§ Extract:
"""

Proved oil and gas reserves are those quantities of oil and gas,
which, by analysis of geoscience and engineering data, can be
estimated with reasonable certainty to be economically
producible from a given date forward, from known
reservoirs, and under existing economic conditions, operating
methods, and government regulations prior to
the time at which contracts providing the right to operate
expire, unless evidence indicates that renewal is reasonably
certain, regardless of whether deterministic or probabilistic
methods are used for the estimation. The project to extract the
hydrocarbons must have commenced or the operator must be
reasonably certain that it will commence the project within a
reasonable time.
(i) The area of a reservoir considered as proved includes:
(A) The area identified by drilling and limited by fluid
contacts, if any, and (B) Adjacent undrilled portions of
the reservoir that can, with reasonable certainty, be judged to
be continuous with it and to contain economically producible oil
or gas on the basis of available geoscience and engineering data.
(ii) In the absence of data on fluid contacts, proved
quantities in a reservoir are limited by the lowest known
hydrocarbons (LKH) as seen in a well penetration unless
geoscience, engineering, or performance data and reliable
technology establishes a lower contact with reasonable certainty.
(iii) Where direct observation from well penetrations has
defined a highest known oil (HKO) elevation and the potential
exists for an associated gas cap, proved oil reserves may be
assigned in the structurally higher portions of the reservoir
only if geoscience, engineering, or performance data and
reliable technology establish the higher contact with reasonable
certainty.

"""

§ Explore the material:
1 – Answer these about the reserves definition:
(a) What must have commenced, or be reasonably certain to commence within a reasonable time?
(b) When there is no data on fluid contacts, what limits proved quantities in a reservoir?
(c) What does HKO stand for?
2 – Set down the reserves definition word for word, everything from "(ii) In the" down to "with reasonable certainty.".
The items play no part in what you are asked to do.

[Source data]
"""

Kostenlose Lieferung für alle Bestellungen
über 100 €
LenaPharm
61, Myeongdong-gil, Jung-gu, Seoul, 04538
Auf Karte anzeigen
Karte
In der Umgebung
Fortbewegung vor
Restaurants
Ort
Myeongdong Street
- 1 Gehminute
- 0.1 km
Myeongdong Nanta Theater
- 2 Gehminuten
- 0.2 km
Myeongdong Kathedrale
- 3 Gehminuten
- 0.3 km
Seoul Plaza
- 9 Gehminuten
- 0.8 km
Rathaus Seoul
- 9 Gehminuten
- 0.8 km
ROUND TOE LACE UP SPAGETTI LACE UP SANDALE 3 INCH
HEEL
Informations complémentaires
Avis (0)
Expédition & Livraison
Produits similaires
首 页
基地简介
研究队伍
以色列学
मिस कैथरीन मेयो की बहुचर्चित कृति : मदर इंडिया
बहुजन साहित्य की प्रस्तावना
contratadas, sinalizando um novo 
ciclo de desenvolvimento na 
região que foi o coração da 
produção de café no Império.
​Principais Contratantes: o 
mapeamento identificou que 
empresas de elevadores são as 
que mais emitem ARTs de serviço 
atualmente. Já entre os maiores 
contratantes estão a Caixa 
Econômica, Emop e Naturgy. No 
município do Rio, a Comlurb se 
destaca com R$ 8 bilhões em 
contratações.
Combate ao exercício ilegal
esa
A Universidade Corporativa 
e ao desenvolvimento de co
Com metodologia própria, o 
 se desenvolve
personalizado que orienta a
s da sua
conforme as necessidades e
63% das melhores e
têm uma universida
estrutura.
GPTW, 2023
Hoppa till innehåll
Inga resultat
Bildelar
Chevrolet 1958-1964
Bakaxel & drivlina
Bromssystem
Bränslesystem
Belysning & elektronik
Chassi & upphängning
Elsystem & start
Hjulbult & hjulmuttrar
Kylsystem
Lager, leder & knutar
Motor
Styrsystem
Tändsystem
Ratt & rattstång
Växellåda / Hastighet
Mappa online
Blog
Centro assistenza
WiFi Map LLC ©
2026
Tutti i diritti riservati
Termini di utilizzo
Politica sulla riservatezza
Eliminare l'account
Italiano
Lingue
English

"""
"""

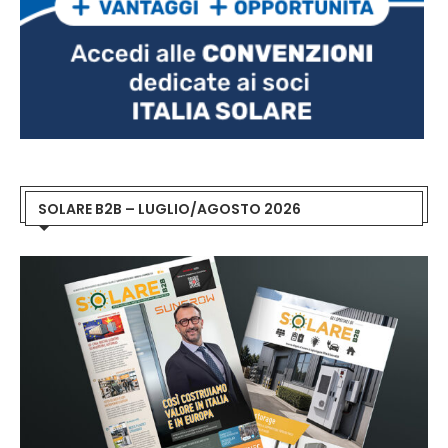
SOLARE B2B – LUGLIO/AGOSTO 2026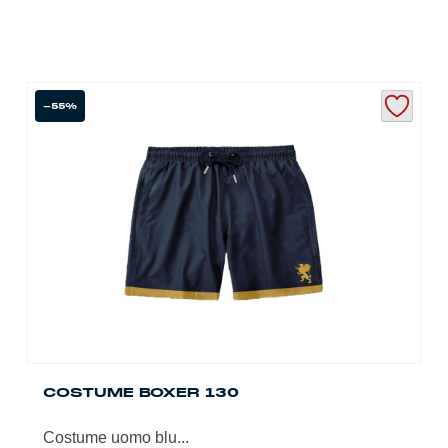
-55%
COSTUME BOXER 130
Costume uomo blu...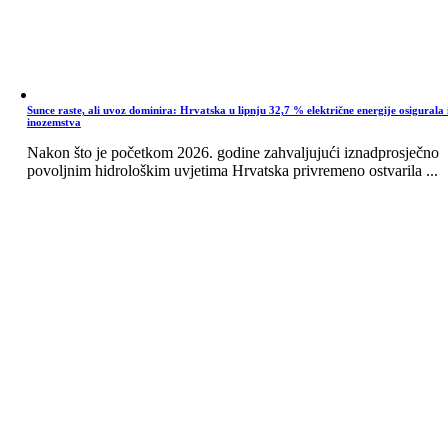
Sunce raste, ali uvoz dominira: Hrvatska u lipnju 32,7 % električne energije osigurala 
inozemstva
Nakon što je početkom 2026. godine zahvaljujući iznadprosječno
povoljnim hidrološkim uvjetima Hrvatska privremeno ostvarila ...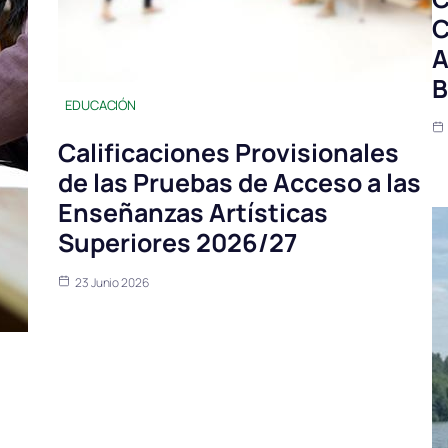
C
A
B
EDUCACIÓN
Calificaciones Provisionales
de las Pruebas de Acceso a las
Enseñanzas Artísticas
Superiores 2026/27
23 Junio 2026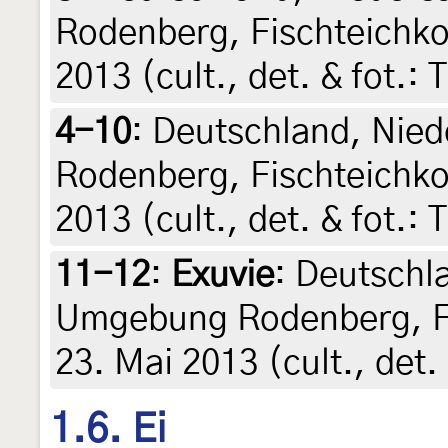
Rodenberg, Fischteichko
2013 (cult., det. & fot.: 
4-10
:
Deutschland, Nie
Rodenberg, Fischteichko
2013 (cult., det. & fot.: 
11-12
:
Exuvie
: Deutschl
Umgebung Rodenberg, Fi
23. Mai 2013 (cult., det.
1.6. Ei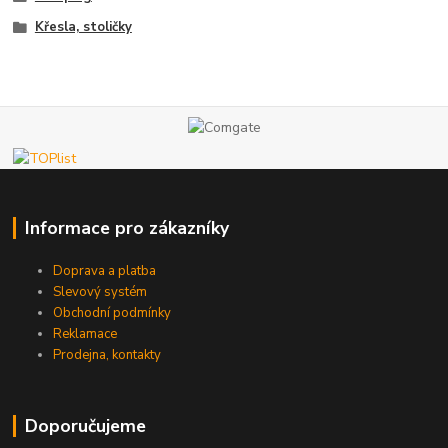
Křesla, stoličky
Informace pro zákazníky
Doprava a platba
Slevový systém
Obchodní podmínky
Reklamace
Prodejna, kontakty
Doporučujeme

"""
"""

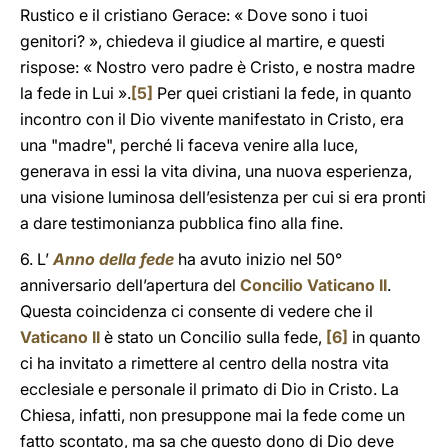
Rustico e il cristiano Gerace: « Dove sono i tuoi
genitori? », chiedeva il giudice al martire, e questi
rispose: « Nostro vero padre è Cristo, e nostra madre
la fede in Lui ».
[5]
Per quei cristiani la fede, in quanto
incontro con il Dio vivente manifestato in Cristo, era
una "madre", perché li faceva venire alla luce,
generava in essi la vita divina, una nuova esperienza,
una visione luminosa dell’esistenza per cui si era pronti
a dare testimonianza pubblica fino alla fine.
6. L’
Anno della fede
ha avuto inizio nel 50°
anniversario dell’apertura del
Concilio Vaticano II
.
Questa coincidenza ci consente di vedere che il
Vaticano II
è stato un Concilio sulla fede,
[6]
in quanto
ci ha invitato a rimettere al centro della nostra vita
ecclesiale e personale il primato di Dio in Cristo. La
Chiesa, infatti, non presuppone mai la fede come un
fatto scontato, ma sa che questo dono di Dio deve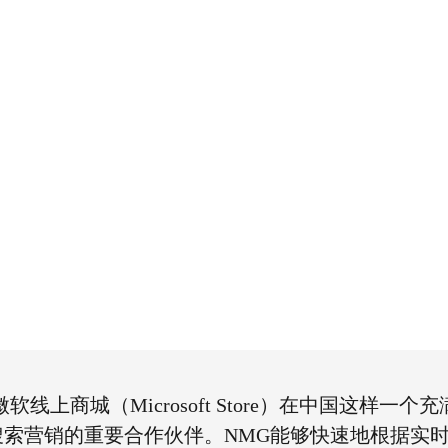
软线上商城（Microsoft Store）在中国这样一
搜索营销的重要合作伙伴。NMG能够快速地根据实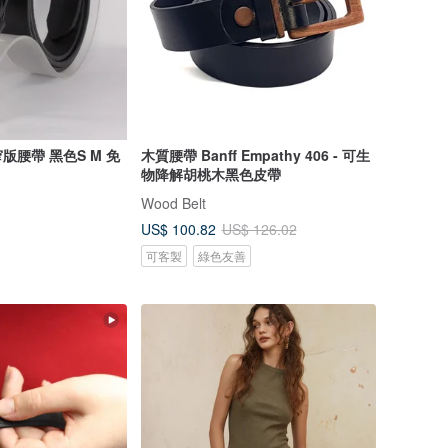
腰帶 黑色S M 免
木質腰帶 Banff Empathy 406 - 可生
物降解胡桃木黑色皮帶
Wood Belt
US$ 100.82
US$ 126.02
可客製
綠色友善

"""

§ Solution list:
1 –
(a) The project to extract the hydrocarbons.
(b) The lowest known hydrocarbons (LKH) as seen in a well penetration.
(c) Highest known oil.

2 –
(ii) In the absence of data on fluid contacts, proved
quantities in a reservoir are limited by the lowest known
hydrocarbons (LKH) as seen in a well penetration unless
geoscience, engineering, or performance data and reliable
technology establishes a lower contact with reasonable certainty.